Re: [css3-values] use cases and the design of 'cycle()'

On Mon, Apr 9, 2012 at 2:58 PM, Joshua Cranmer <Pidgeot18@verizon.net> wrote:
> On 4/9/2012 3:44 PM, Tab Atkins Jr. wrote:
>
>> The only way I can think of doing what you want is to force cycle() to
>> take an ident, and have it compute to the ith entry, where i = (number
>> of ancestors with a cycle using the same ident) mod (number of entries
>> in this cycle).  This doesn't require any tricky comparison at all
>> unless we want to add some for aesthetic purposes - cycle()s with the
>> same ident can have different values in each entry, and even different
>> numbers of entries.
>
> One problem with this design is as follows.
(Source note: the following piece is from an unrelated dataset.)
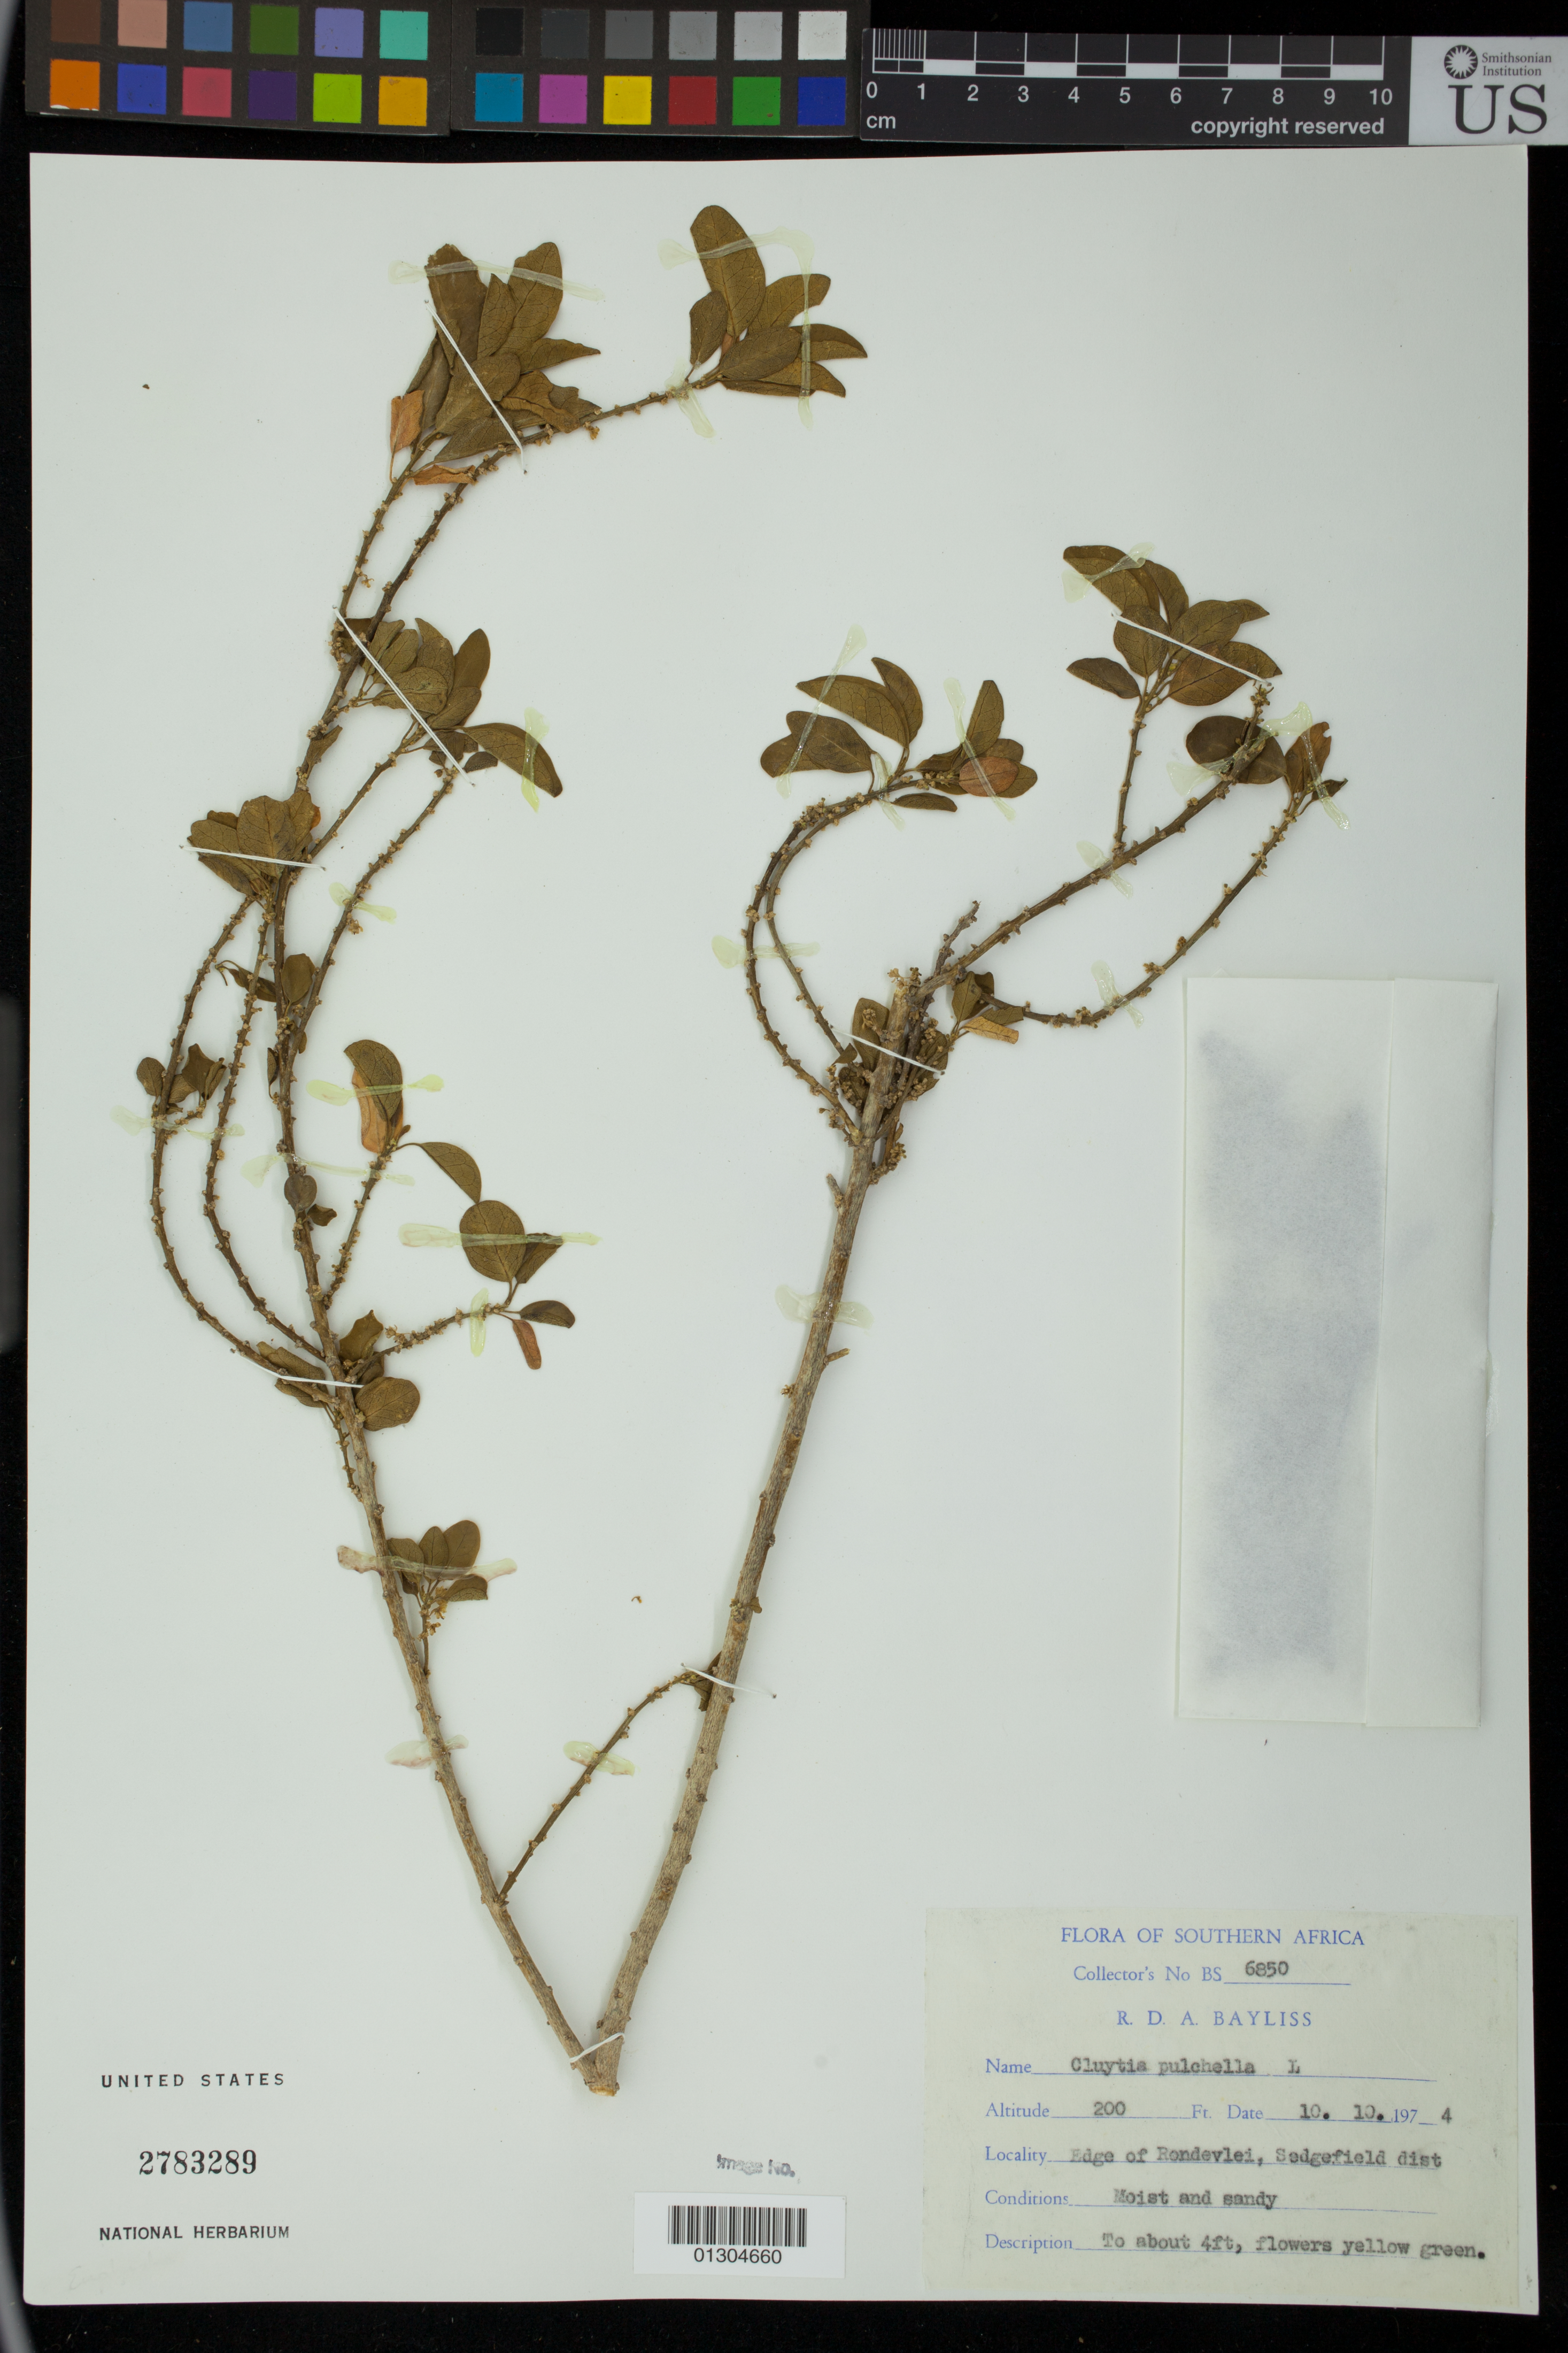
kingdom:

If I have a style like so:
> ul.crazycool { list-style-type: cycle(coola, coolb, coolc); }
>
> Then the fragment "<ul><ul class=crazycool>" would cause the latter to be
> styled with coolb instead of coola, which is probably not the result the
> user desired. Nor is there a way to force the intended result that is
> independent of the hierarchy of the element, so any change even to the UA
> stylesheet could wreck a user's stylesheet which is intended to override
> everything else.

I don't understand; it's possible you may have misunderstood what I
tried to say, or I'm misunderstanding your code.

In the idea I outline above, cycle() takes an ident as its first
argument, then a list of values to cycle between.

So you'd write it something like:

ul.crazycool { list-style-type: cycle(cool-list, coola, coolb, coolc); }

Then, if you nest the markup like "<ul><ul class=crazycool>", the
parent <ul> presumably isn't using a cycle() identified with
"cool-list", so the child <ul> will just grab its first value,
'coola'.

If you then have another <ul class=crazycool> nested at any depth
inside of that, it'll use 'coolb', regardless of what comes between
them (unless there's another cycle() identified with "cool-list").